Several cases of hepatoblastoma have been prenatally diagnosed in the literature [5,6,7]. Prenatal diagnosis not only allows for adequate patient counselling, but also coordination with pediatric surgeons, neonatologists, and oncologists at a tertiary care center. The diagnosis is typically made in the third trimester with the visualization of a well-demarcated, solid spherical mass, usually in the right lobe of the liver. This is hypothesized to be related to the lower oxygen tension on the right side supplied by the portal vein, compared to the left side, which is supplied by oxygenated blood from the umbilical vein [6]. The mass may have a “spoke-wheel” appearance on ultrasound. With color Doppler, hepatoblastoma often has a vascular rim, as well as vascularity within the tumor itself. Tumor peak systolic flow of 40 cm/s or more has been associated with a malignant hepatic tumor compared to hemangioma [8].

The differential diagnosis includes hepatocellular carcinoma, mesenchymal hamartoma, hemangioendothelioma, metastatic lesions such as neuroblastoma, leukemia and lymphomatous infiltration [6,7]. Mesenchymal hamartoma, hemangioendothelioma, and vascular tumors are often cystic. On doppler, hepatocellular carcinoma often shows tortuous vessels in the stroma arising from the adjacent parenchyma, but the vascular rim at the periphery is not typical. Metastatic lesions on doppler show a vascular rim, however the stroma is relatively avascular [6].

Previously, reported prenatal cases have had poor outcomes [6,7, 9]. We report a prenatally diagnosed case of hepatoblastoma that went on to receive liver transplant and is alive at 2 years of age. Overall, 5-year survival in patients with hepatoblastoma is 82% [1]. Patients with fetal-predominant histology have better survival outcomes [2]. Approximately two-thirds of patients present with unresectable disease however, hepatoblastoma is chemo-sensitive and these patients receive neo-adjuvant chemotherapy. This renders patients surgically resectable in 75-85% of cases [2,4]. Survival is 70% in patients who receive neoadjuvant chemotherapy, surgical resection and subsequent adjuvant chemotherapy [10]. If they have major vascular involvement or multifocal disease, they may be liver transplantation candidates. Survival in patients who receive liver transplant is anywhere between 65-80% [2,10].

References
[1]    Howlader N, Noone AM, Krapcho M et al. SEER Cancer Statistics Review, 1975-2018, National Cancer Institute. Bethesda, MD, https://seer.cancer.gov/csr/1975_2018.

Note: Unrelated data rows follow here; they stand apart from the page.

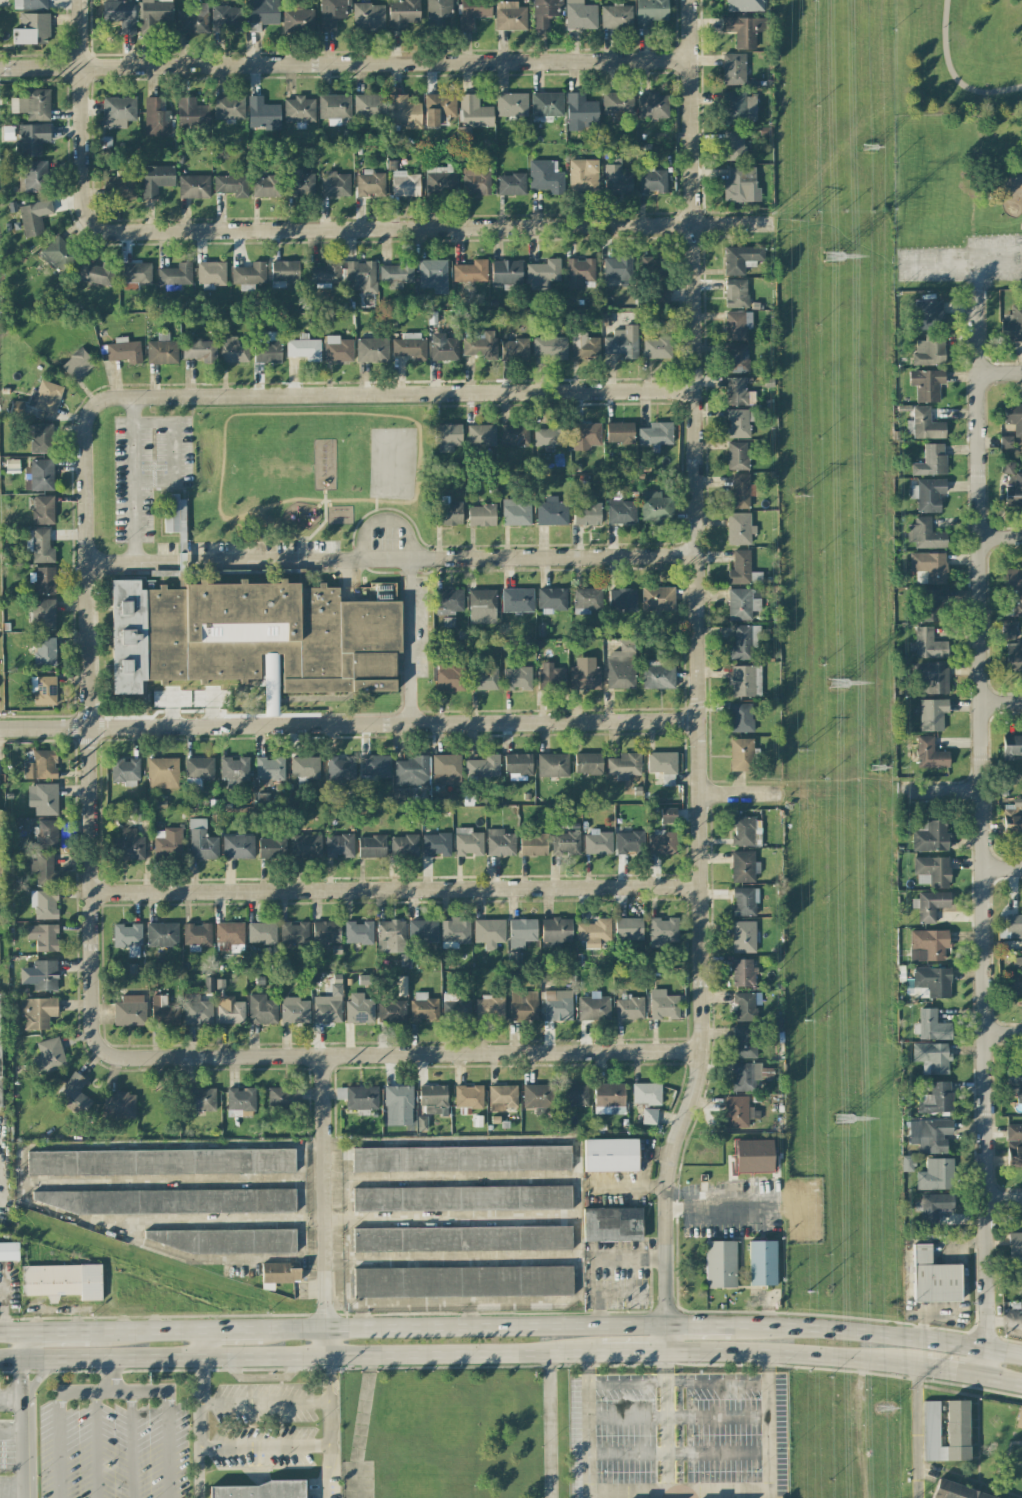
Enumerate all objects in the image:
building: (30, 4)
building: (743, 5)
building: (439, 10)
building: (473, 12)
building: (545, 12)
building: (650, 12)
building: (153, 13)
building: (262, 13)
building: (331, 13)
building: (120, 14)
building: (403, 14)
building: (580, 15)
building: (368, 16)
building: (510, 16)
building: (616, 17)
building: (192, 19)
building: (227, 19)
building: (298, 20)
building: (32, 29)
building: (743, 30)
road: (77, 34)
park: (957, 57)
road: (345, 65)
building: (733, 69)
road: (950, 76)
building: (617, 103)
building: (511, 104)
building: (547, 104)
building: (33, 105)
building: (652, 105)
building: (229, 107)
building: (368, 107)
building: (739, 107)
building: (334, 108)
building: (439, 108)
building: (299, 110)
building: (118, 111)
building: (403, 112)
building: (580, 112)
building: (193, 113)
building: (474, 113)
building: (263, 114)
building: (156, 117)
building: (32, 139)
building: (734, 145)
power tower: (868, 146)
building: (35, 176)
building: (546, 176)
building: (583, 176)
building: (156, 179)
building: (440, 180)
building: (617, 180)
building: (475, 181)
building: (652, 181)
building: (299, 183)
building: (405, 183)
building: (335, 184)
building: (370, 184)
building: (511, 184)
building: (231, 185)
building: (741, 185)
building: (193, 186)
building: (266, 186)
building: (119, 188)
park: (958, 202)
building: (33, 217)
power tower: (792, 218)
road: (353, 229)
building: (59, 254)
power tower: (832, 256)
road: (1019, 257)
building: (741, 259)
road: (957, 260)
building: (649, 265)
building: (617, 267)
building: (284, 271)
building: (470, 271)
building: (506, 272)
building: (136, 273)
building: (211, 273)
building: (325, 273)
building: (397, 273)
building: (579, 273)
building: (96, 274)
building: (175, 274)
building: (249, 274)
building: (542, 274)
road: (975, 275)
building: (360, 276)
building: (432, 276)
building: (736, 293)
building: (661, 294)
building: (926, 315)
building: (1012, 324)
building: (737, 325)
building: (622, 342)
building: (410, 346)
building: (481, 346)
building: (550, 346)
building: (584, 346)
building: (444, 347)
building: (657, 348)
building: (304, 349)
building: (337, 349)
building: (514, 349)
building: (124, 350)
building: (162, 350)
building: (200, 350)
building: (234, 350)
building: (372, 350)
building: (929, 350)
building: (737, 358)
building: (77, 364)
road: (1000, 371)
building: (926, 384)
building: (738, 392)
road: (388, 394)
building: (47, 397)
building: (1014, 417)
building: (737, 423)
building: (926, 425)
building: (620, 432)
building: (514, 434)
building: (655, 434)
building: (481, 435)
building: (585, 435)
building: (448, 437)
building: (549, 437)
building: (41, 438)
building: (1005, 442)
road: (173, 451)
building: (737, 455)
building: (931, 460)
building: (12, 465)
building: (1007, 467)
building: (39, 475)
road: (131, 479)
building: (1014, 490)
building: (739, 491)
building: (927, 494)
power tower: (797, 495)
building: (655, 507)
building: (43, 509)
building: (551, 512)
building: (621, 512)
building: (447, 513)
building: (516, 513)
building: (587, 513)
building: (174, 515)
building: (481, 515)
road: (387, 518)
building: (739, 529)
building: (925, 533)
road: (1001, 535)
building: (40, 546)
road: (390, 558)
building: (930, 566)
building: (743, 569)
building: (43, 580)
building: (587, 598)
building: (657, 598)
building: (517, 600)
building: (552, 600)
building: (622, 600)
building: (449, 601)
building: (741, 604)
building: (931, 604)
building: (482, 606)
building: (42, 614)
building: (252, 636)
road: (411, 640)
building: (743, 641)
building: (928, 644)
building: (44, 651)
building: (1013, 651)
building: (621, 666)
building: (585, 674)
building: (658, 674)
building: (448, 676)
building: (551, 677)
building: (932, 677)
building: (517, 678)
road: (698, 678)
building: (483, 679)
building: (745, 681)
power tower: (836, 683)
building: (43, 690)
road: (1002, 699)
building: (932, 714)
building: (741, 717)
road: (349, 723)
road: (89, 733)
power tower: (799, 747)
building: (1013, 748)
building: (741, 754)
building: (930, 754)
building: (661, 762)
building: (588, 763)
building: (41, 765)
building: (552, 765)
building: (624, 765)
power tower: (871, 765)
building: (375, 766)
building: (518, 766)
building: (304, 767)
building: (482, 768)
building: (446, 769)
building: (234, 770)
building: (269, 770)
building: (340, 770)
building: (124, 771)
building: (198, 771)
building: (411, 771)
building: (162, 773)
building: (668, 780)
road: (944, 790)
road: (739, 792)
building: (400, 796)
building: (262, 798)
building: (42, 799)
building: (668, 815)
building: (1012, 816)
building: (746, 830)
building: (47, 833)
road: (983, 834)
building: (930, 836)
building: (167, 841)
building: (201, 841)
building: (629, 841)
building: (468, 842)
building: (564, 842)
building: (597, 842)
building: (663, 842)
building: (0, 843)
building: (500, 843)
building: (436, 844)
building: (533, 844)
building: (131, 845)
building: (339, 845)
building: (404, 845)
building: (238, 846)
building: (305, 846)
building: (371, 846)
building: (271, 847)
building: (744, 867)
road: (1002, 868)
building: (43, 869)
building: (931, 871)
road: (395, 888)
building: (744, 901)
building: (44, 904)
building: (930, 905)
building: (1010, 925)
building: (628, 929)
building: (557, 930)
building: (423, 931)
building: (326, 932)
building: (358, 932)
building: (455, 932)
building: (489, 932)
building: (522, 932)
building: (594, 932)
building: (662, 932)
building: (261, 933)
building: (294, 933)
building: (162, 934)
building: (127, 935)
building: (230, 935)
building: (196, 936)
building: (390, 936)
building: (43, 937)
building: (743, 937)
building: (928, 944)
building: (515, 957)
building: (743, 973)
building: (45, 975)
building: (933, 981)
building: (208, 984)
building: (401, 986)
building: (523, 1005)
building: (557, 1005)
building: (663, 1005)
building: (745, 1006)
building: (423, 1007)
building: (594, 1007)
building: (359, 1008)
building: (489, 1008)
building: (629, 1008)
building: (261, 1009)
building: (326, 1009)
building: (456, 1009)
building: (130, 1010)
building: (197, 1010)
building: (229, 1010)
building: (294, 1010)
building: (391, 1010)
building: (163, 1011)
building: (37, 1012)
power tower: (805, 1020)
road: (1003, 1033)
building: (744, 1042)
road: (406, 1052)
building: (48, 1056)
building: (931, 1057)
building: (0, 1061)
building: (745, 1076)
building: (1019, 1090)
building: (74, 1092)
building: (646, 1093)
building: (574, 1095)
building: (468, 1096)
building: (537, 1096)
building: (361, 1097)
building: (502, 1097)
building: (283, 1098)
building: (609, 1098)
building: (936, 1098)
building: (203, 1099)
building: (433, 1099)
building: (119, 1104)
building: (398, 1105)
building: (739, 1112)
building: (649, 1116)
power tower: (843, 1119)
building: (422, 1123)
building: (929, 1135)
road: (297, 1142)
building: (1014, 1145)
building: (610, 1155)
building: (753, 1156)
building: (461, 1158)
building: (160, 1161)
road: (19, 1173)
building: (936, 1175)
road: (299, 1179)
road: (632, 1185)
road: (712, 1191)
building: (461, 1198)
road: (1004, 1200)
building: (163, 1201)
road: (326, 1205)
building: (934, 1207)
road: (723, 1218)
road: (331, 1219)
road: (350, 1222)
building: (611, 1224)
road: (106, 1230)
building: (462, 1238)
building: (219, 1240)
building: (1015, 1246)
building: (9, 1251)
road: (386, 1258)
road: (601, 1258)
building: (761, 1263)
building: (721, 1264)
building: (281, 1273)
building: (933, 1278)
building: (62, 1281)
building: (462, 1281)
power tower: (807, 1293)
road: (545, 1299)
road: (702, 1322)
road: (466, 1323)
road: (230, 1327)
road: (143, 1329)
road: (56, 1332)
road: (11, 1333)
road: (879, 1333)
road: (22, 1347)
road: (634, 1351)
road: (794, 1354)
road: (300, 1357)
road: (952, 1372)
road: (112, 1375)
road: (261, 1378)
road: (1002, 1382)
road: (678, 1383)
road: (113, 1391)
road: (11, 1395)
road: (264, 1401)
road: (330, 1402)
power tower: (885, 1407)
road: (199, 1412)
road: (678, 1416)
building: (1019, 1418)
building: (957, 1423)
road: (767, 1424)
road: (550, 1425)
road: (589, 1425)
road: (360, 1426)
road: (23, 1428)
road: (863, 1428)
road: (916, 1432)
road: (96, 1444)
road: (132, 1444)
road: (267, 1449)
road: (678, 1452)
road: (336, 1473)
flagpole: (269, 1474)
road: (12, 1483)
building: (263, 1492)
road: (679, 1492)
building: (953, 1492)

[2]    Kasahara M, Ueda M, Haga H, et al. Living-donor liver transplantation for hepatoblastoma. Am J Transplant. 2005 Sep;5(9):2229-35.
[3]    Lim IIP, Bondoc AJ, Geller JI, Tiao GM. Hepatoblastoma—The Evolution of Biology, Surgery, and Transplantation. Children (Basel). 2019 Jan; 6(1): 1.

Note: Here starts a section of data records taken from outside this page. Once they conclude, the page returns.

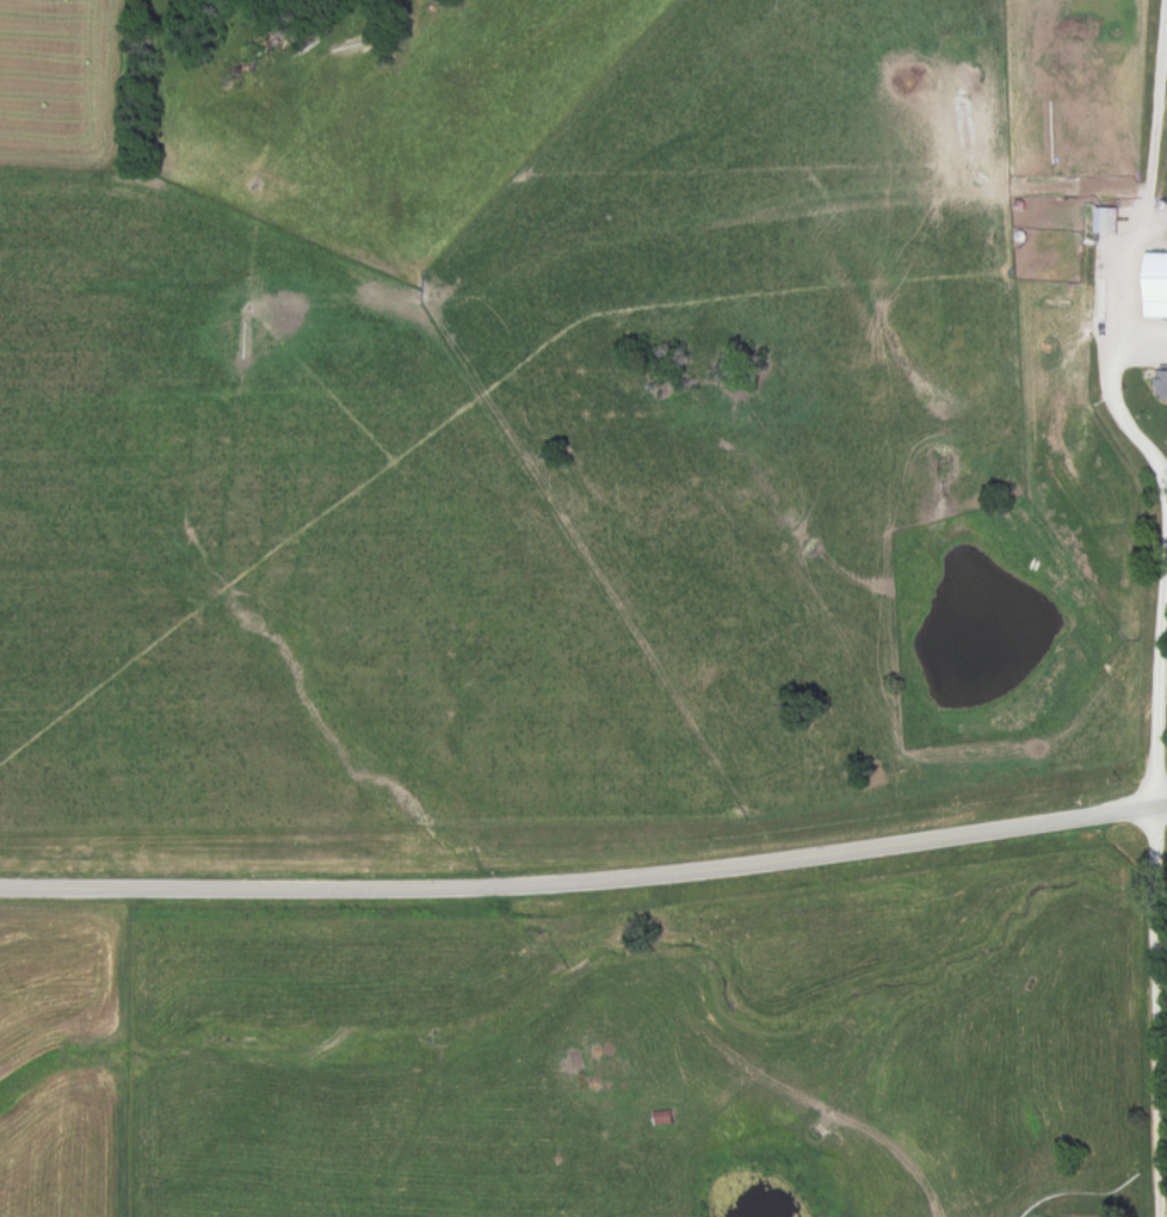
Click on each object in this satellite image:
building: (1106, 222)
building: (1156, 288)
building: (1161, 387)
road: (1156, 817)
road: (586, 884)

[4]    Khaderi S, Guiteau J, Cotton RT, et al. Role of liver transplantation in the management of hepatoblastoma in the pediatric population. World J Transplant. 2014 Dec 24;4(4):294-8.

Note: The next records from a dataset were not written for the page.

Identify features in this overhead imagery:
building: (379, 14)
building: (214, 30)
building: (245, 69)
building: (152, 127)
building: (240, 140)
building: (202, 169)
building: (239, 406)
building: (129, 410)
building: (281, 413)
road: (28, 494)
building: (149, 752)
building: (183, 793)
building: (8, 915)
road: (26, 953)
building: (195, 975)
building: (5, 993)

[5]    Wang JY, Zheng QZ, Cao DY et al. Prenatal Diagnosis of Congenital Hepatoblastoma. Maternal-Fetal Medicine. 2020 Apr;2(2):115-118.
[6]    Shih JC, Tsao PN, Huang SF, et al. Antenatal diagnosis of congenital hepatoblastoma in utero. Ultrasound Obstet Gynecol. 2000 Jul;16(1):94-7.
[7]    Ergin H, Yildirim B, Dagdeviren E, et al. A prenatally detected case of congenital hepatoblastoma. Pathol Oncol Res. 2008 Mar;14(1):97-100.
[8]    Numata K, Tanaka K, Mitsui K, et al. Flow characteristics of hepatic tumors at color Doppler sonography: correlation with arteriographic findings. AJR Am J Roentgenol 1993;160(3):515–521.
[9]    Ammann RA, Plaschkes J, Leibundgut K (1999) Congenital hepatoblastoma: a distinct entity. Med Pediatr Oncol 32:466–468.
[10] Ismail H, Broniszczak D, Kaliciński P, et al. Changing treatment and outcome of children with hepatoblastoma: analysis of a single center experience over the last 20 years. J Pediatr Surg 2012; 47: 1331-1339.